Quando Moçambique participa na conversa planetária sobre sustentabilidade, não vem de mãos vazias: traz plataformas digitais inovadoras, traz óculos inteligentes para pessoas cegas, traz espaços de debate em torno do design, traz também uma Girafa Solar... Projectos sobre os quais terão a oportunidade de se debruçar durante esta conferência... traz também laboratórios de biodesign e comunidades a transformação de resíduos de caju em bioplástico. Entre a escala macro e o micro bairro, cabe-nos provar que grandeza e a proximidade podem dividir o mesmo prato — e alimentar-nos, sem deixar resíduos.
Sustentar significa suportar — e suportar exige cura, descanso, empatia e espaço para falhar. Dizem que a necessidade aguça o engenho. Com poucos recursos e todas as limitações, aqui fazemos acontecer. Vocês, designers, tecnólogos, makers — são especialistas em subverter os limites. São os artesãos do “e se?”. São os guardiões do imaginário, os condutores do hipotético. Para vocês, o que não existe, inventa-se. São vocês, designers, os inventores de outrora.
Convido-vos a fechar os olhos... Imaginem a DEZAINE 2054.
• Servidores são alimentados a geotermia local.
• Cada participante compensa, em tempo real, a pegada da sua curiosidade digital.
• O programa inclui sessões de respiração, não para fazer “mindfulness da moda”, mas para lembrar que a energia também é humana.
• E cada objecto carrega a assinatura de quem o produziu e o destino que o espera depois do evento.
1. Projectar sistemas regenerativos. Não basta reduzir danos; é preciso restaurar.
2. Procurar a transparência radical. Cada linha de código deveria trazer a etiqueta “consumo estimado”, como as calorias num pacote de bolachas.
3. Criar ciclos fechados, de permanência. Hardware desenhado para desmontagem fácil, reparação acessível, reciclagem real.
4. Colaboração multi-espécie. Engenharia inspirada na biomimética: florestas como data centers naturais, micélio como estrutura de packaging.
5. Medir o invisível.
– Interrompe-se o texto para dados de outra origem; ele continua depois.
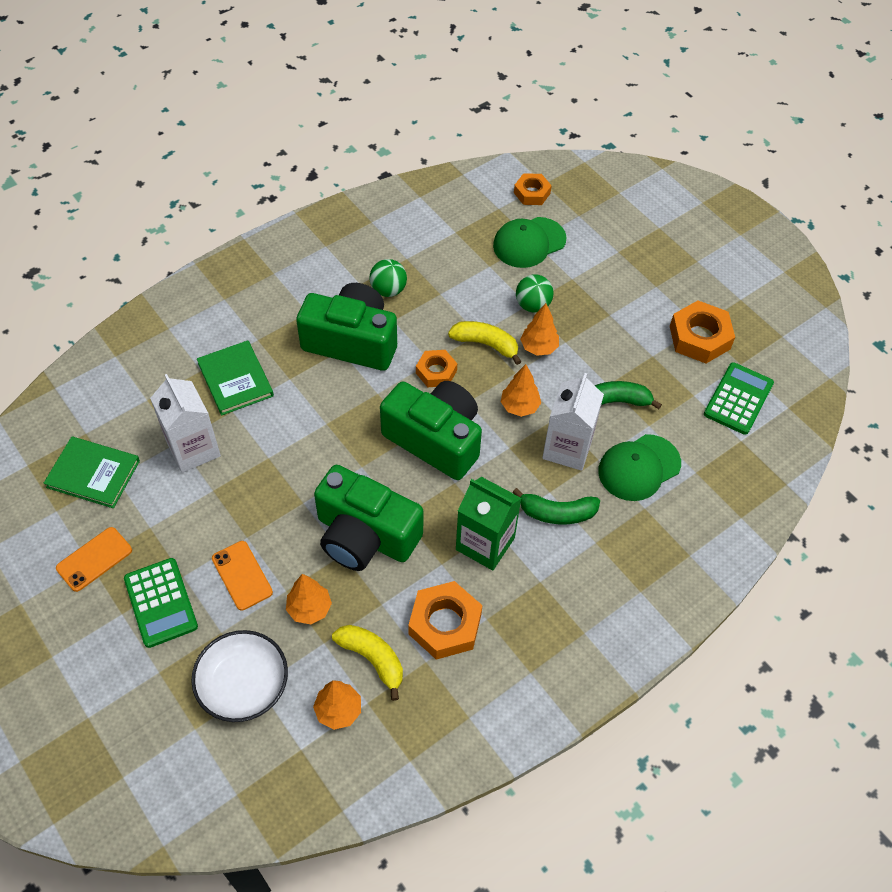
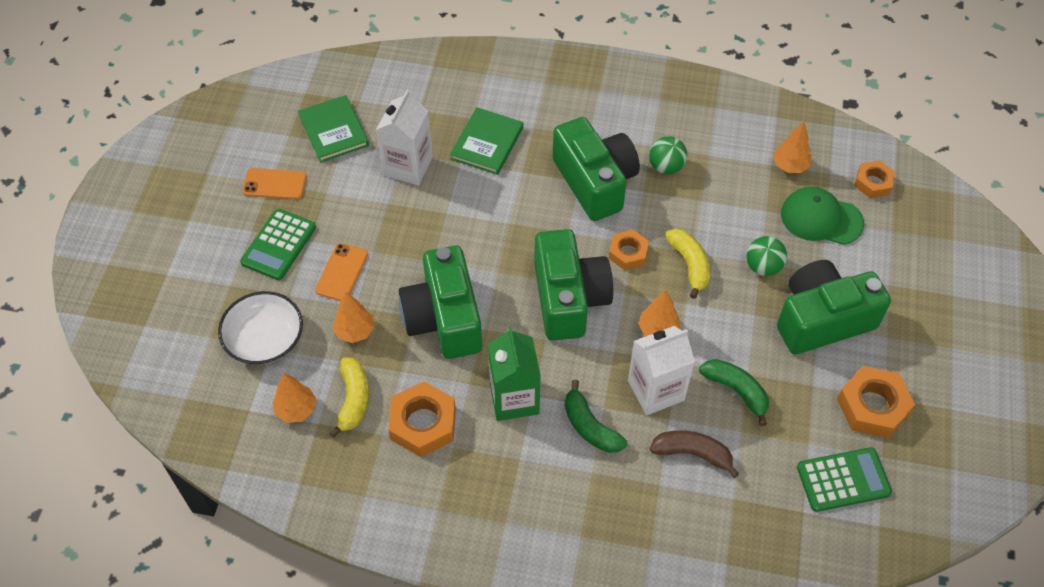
camera: 50 degrees right, 0 degrees up
(538, 347) = (727, 301): orange tree -> orange tree (790, 166)
(608, 309) = (822, 320): none -> green camera
(639, 468) = (692, 453): green cap -> brown banana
Se não quantificarmos o impacto psicológico, continuaremos a tratar burnout como um erro humano em vez de um sintoma sistémico.
Se vos soa utópico, recordem: foi igualmente utópico sonhar, há cinquenta anos, com a partilha global, instantânea, de conhecimento. Estamos sentados em cima do que ontem era considerado impossível. Não vos peço que sejam super-heróis, nem ermitas, ascetas digitais. Peço apenas que, ao saírem desta sala, carreguem consigo três perguntas:
1. “Preciso mesmo disto?” — seja um clique, um servidor ou um bombardeiro teleguiado.
2. “Sustentável, para quem?” — para mim, para minha bolha ou para o ecossistema completo?
3. “Que futuro quero imaginar?” — um reel de 15 segundos ou um que sobreviva aos meus bisnetos?
E o resto é a escolha: entre a hipocrisia, a complacência e a criatividade
transformadora. Nós decidimos, se queremos estar entre “dois dedos de testa” ou a “sete palmos de terra”. Porque aquilo que projectamos hoje—em código, em forma, em palavra — será inevitavelmente o lugar onde todos viveremos, ou não.